Motivation is pretty tough to come by, especially at a time when even the sun is sleeping. We're somewhat lucky that we have a monetary investment in this as well, but that doesn't mean that when I see the Rx workout on the board my first instinct isn't to jump in the car, floor it to Sonic and have a milkshake. (Trust me, I've considered it a few times.) But, I fought the urge and stayed. As you can imagine the 5:30-ers are some of the fittest people at Crossfit 785. The women are strong with toned bodies, and the men throw hundreds of pounds over their heads with ease. So, now you can imagine me with morning breath, frizzy hair, and "cushion for the pushin'" dragging myself to the gym. I'll be honest, it was hard to keep my confidence up.
Sadly, I haven't discovered the secret about how to feel secure in your own body when standing next to the Kansan version of Adonis, or when your husband is cranking out pull-ups like I can lift a spoon to my mouth. But, this morning, instead of focusing on the way the others ran fast, or the SIX MONTHS PREGNANT woman was doing box jumps, I thought about myself. I thanked God for my legs that are able to run no matter how slow I go, I thanked Him for giving me arms that are strong enough to lift dumbbells and kettle bells, and I thanked Him for the opportunity to get in the best shape of my life, no matter how long it takes.

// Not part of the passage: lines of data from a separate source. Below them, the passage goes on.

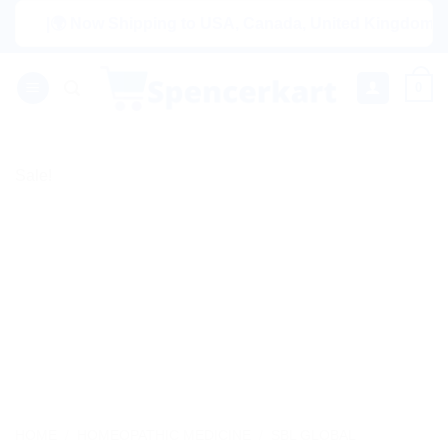
Skip
|🌍 Now Shipping to USA, Canada, United Kingdom, Netherl
to
content
0
Sale!
HOME
/
HOMEOPATHIC MEDICINE
/
SBL GLOBAL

At the end of the day, I'm the only Kelsie Stelting in the world. That doesn't make me better or worse than anyone else, it just makes me human. Like any human I have strengths and I have weaknesses. For every success, I probably have about five failures, but that's okay, because I am Kelsie whether I weigh 110 or 310, or whether I can do 1 or 100 pull-ups. Part of what makes me Kelsie is the fact that I won't give up, and that's all that matters when I go to the gym.